The hope is that, by displacing these various middlemen, a distributed ledger would result in a cheaper and more secure system for providing these services.
In her article “distributed Ledger: The technology behind virtual currencies: the example of Blockchain”, Luisa Geiling from German BaFin wrote on 01 Mar 2016 in a rather sceptical way:
Keeping an eye on the possible risks right from the start is more important than ever.

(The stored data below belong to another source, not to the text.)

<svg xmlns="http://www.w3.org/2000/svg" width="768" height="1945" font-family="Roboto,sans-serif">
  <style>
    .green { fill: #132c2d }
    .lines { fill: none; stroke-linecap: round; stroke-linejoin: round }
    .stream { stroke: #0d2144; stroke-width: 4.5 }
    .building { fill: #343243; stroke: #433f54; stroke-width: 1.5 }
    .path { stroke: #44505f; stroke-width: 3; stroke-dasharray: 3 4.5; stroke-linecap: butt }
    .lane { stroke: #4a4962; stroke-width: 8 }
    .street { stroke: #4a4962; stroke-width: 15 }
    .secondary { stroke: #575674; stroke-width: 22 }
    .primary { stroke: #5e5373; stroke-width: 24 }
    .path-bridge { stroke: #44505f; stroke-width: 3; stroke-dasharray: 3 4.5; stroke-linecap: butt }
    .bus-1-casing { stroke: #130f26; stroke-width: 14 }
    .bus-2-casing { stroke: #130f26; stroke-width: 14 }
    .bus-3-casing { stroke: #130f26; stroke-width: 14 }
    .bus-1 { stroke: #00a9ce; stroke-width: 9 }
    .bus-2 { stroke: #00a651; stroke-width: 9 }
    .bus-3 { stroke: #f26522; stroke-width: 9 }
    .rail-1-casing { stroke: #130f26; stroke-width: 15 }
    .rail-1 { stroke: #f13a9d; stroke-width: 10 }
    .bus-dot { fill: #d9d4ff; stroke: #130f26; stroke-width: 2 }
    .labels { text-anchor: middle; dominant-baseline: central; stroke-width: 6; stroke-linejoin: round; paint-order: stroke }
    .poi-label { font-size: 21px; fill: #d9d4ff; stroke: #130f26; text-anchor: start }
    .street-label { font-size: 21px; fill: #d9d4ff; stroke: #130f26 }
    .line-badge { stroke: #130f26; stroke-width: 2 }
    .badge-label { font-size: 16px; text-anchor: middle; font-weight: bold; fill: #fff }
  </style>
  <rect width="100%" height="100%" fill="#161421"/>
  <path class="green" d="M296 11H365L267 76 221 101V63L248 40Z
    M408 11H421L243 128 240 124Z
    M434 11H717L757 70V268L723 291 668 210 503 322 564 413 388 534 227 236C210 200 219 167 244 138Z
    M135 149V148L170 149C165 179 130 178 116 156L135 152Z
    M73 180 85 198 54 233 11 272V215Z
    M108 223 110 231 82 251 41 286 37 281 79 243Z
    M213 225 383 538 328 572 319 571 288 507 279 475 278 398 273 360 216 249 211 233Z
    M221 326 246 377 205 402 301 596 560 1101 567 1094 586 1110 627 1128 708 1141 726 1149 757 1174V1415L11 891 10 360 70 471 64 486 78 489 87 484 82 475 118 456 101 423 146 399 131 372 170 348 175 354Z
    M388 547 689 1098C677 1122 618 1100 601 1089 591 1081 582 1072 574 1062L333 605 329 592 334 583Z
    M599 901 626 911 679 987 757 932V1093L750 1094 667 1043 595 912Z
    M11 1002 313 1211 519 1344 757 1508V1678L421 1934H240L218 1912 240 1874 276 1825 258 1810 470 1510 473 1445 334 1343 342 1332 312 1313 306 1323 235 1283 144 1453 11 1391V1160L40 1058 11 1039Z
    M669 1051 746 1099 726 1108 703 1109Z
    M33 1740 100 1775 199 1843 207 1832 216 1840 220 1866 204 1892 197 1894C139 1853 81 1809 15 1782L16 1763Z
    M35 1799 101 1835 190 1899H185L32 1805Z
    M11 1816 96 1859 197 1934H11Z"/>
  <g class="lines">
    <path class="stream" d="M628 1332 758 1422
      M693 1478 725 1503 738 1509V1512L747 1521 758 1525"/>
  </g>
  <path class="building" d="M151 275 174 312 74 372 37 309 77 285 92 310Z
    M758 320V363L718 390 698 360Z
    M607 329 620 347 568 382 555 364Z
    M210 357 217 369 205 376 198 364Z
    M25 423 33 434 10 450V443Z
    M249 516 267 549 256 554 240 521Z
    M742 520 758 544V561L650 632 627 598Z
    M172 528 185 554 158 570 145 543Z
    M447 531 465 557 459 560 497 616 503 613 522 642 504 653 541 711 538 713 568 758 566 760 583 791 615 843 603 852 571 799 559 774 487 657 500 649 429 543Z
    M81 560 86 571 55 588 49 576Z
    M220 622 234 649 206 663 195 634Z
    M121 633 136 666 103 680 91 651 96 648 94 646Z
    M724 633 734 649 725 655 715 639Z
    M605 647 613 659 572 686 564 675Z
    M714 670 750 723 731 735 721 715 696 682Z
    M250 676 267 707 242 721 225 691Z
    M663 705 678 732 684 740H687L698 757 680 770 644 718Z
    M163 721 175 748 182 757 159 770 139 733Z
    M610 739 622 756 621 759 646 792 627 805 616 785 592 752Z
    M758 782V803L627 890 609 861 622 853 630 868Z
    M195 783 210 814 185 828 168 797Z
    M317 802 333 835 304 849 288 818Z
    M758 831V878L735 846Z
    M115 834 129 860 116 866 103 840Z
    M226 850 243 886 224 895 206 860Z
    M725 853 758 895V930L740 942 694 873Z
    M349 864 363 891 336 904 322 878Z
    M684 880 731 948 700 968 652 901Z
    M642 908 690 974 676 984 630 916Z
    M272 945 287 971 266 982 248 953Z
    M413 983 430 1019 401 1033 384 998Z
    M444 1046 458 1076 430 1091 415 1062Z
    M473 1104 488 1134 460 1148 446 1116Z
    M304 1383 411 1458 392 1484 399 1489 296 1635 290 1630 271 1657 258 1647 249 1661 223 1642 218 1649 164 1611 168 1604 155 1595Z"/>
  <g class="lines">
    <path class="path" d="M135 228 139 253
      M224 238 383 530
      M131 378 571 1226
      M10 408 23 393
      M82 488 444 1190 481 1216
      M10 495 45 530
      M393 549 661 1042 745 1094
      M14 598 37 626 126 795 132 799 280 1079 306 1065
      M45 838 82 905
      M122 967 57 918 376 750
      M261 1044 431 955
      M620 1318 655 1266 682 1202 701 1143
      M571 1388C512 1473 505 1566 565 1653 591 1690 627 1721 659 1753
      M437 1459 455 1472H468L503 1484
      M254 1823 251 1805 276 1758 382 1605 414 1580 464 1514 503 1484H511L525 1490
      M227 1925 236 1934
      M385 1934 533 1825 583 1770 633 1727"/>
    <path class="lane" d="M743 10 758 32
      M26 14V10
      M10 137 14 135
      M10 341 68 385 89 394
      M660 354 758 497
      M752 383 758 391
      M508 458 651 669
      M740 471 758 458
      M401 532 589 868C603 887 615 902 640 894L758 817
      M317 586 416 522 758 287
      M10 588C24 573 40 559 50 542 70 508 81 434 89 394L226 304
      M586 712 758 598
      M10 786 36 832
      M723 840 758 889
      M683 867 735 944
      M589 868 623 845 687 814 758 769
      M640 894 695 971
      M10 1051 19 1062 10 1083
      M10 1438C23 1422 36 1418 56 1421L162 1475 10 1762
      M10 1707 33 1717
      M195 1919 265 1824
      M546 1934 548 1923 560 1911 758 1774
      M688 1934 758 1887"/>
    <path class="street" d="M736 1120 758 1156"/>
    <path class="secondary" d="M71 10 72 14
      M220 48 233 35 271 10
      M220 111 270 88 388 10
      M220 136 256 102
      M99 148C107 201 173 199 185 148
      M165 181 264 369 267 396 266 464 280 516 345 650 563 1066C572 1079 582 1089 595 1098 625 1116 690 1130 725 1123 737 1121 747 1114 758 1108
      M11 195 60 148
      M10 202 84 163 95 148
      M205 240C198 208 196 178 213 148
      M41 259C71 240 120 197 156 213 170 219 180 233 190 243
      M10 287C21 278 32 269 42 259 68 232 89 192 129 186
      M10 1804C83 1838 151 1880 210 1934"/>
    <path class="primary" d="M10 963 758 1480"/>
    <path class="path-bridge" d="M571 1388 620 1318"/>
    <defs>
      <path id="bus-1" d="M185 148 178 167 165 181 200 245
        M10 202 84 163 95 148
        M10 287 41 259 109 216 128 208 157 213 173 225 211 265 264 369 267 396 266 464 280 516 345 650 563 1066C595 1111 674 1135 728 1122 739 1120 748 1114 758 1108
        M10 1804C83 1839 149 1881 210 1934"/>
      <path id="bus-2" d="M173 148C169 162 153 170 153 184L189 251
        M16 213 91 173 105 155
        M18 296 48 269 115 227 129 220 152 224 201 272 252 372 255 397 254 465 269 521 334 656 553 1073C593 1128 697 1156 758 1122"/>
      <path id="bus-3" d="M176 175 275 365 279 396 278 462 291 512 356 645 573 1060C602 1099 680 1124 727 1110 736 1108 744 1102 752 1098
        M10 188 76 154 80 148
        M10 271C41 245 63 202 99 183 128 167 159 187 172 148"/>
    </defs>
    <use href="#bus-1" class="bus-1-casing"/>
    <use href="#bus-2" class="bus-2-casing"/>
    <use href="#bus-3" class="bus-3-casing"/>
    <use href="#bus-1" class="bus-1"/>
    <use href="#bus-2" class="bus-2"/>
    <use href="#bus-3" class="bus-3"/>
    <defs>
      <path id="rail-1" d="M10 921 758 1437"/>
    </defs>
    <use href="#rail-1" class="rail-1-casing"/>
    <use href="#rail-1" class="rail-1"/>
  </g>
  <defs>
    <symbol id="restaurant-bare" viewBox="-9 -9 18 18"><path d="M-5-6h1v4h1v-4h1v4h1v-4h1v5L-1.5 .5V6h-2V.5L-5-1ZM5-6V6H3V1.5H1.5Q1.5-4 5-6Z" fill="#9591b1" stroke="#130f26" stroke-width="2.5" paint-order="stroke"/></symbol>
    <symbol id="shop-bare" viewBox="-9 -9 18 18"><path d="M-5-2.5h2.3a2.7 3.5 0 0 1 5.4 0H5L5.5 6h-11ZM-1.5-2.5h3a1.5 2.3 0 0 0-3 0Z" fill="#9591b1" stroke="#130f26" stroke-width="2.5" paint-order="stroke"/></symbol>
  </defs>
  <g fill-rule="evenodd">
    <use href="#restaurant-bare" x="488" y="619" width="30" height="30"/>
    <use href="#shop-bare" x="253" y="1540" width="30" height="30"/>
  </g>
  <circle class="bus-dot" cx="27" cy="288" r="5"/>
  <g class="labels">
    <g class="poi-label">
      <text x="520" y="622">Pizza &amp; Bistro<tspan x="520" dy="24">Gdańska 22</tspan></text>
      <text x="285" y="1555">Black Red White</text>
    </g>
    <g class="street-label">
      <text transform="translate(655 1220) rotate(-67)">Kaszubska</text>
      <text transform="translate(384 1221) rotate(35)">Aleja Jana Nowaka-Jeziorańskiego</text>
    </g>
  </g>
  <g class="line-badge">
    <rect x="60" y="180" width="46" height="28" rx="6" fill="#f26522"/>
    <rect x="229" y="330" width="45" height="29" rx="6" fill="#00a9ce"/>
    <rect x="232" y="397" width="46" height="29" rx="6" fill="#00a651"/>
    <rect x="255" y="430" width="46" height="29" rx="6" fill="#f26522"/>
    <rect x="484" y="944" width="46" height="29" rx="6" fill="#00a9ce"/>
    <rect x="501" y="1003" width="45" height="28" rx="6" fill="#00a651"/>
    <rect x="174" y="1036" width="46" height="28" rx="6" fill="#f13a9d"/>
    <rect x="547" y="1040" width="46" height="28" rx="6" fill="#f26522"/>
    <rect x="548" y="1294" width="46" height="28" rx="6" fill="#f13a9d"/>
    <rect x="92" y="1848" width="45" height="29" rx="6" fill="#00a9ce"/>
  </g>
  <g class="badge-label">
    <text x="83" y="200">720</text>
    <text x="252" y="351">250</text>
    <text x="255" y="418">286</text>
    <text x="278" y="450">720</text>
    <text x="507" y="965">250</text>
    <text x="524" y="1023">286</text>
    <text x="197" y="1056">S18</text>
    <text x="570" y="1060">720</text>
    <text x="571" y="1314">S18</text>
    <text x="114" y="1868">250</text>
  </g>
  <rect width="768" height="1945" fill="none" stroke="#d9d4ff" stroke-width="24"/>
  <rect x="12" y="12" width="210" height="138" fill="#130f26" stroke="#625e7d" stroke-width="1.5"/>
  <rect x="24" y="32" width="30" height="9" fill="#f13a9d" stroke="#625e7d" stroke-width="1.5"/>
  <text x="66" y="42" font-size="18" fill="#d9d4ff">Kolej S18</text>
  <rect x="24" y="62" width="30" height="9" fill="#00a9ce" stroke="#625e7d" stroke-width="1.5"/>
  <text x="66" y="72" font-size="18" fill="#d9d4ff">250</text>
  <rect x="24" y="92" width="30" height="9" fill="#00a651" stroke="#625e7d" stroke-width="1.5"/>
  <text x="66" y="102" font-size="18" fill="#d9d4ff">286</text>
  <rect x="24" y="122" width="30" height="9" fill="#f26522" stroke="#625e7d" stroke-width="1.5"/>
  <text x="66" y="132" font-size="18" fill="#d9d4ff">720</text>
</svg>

Dr Andreas Dombret, Member of the Executive Board of the Deutsche Bundesbank, in his speech “Totally digital? The future of banking business” at the 2015 Bavarian Financial Summit, 26 Oct 2015 was much more positive: “Blockchain technology is credited with having a particularly sobering impact on banks. By using the global computer network, this technology is enabling all transactions conducted in the world of finance to be documented in a presumably forgery-proof, near-real-time and, above all, decentralised manner, ie potentially without central securities depositories or banks. Any individual and any company could therefore settle money, securities or any other type of asset and liability directly with other financial market agents – thus obviating the need for the existing, unwieldy settlement infrastructure used by banks, CSDs and central banks.” However, he also stated carefully: “As a solution for the entire financial system, this technology is thus raising fundamental questions – including regulatory questions.”
President of the Deutsche Bundesbank and Chairman of the Board of Directors of the Bank for International Settlements Dr Jens Weidmann on 24 Feb 2016 in a very optimistic way:
Blockchain technology is seen as the key innovation in this regard, allowing as it does values to be transferred cheaply and comparatively anonymously, while bypassing centralised authorities such as banks, card companies and clearing houses.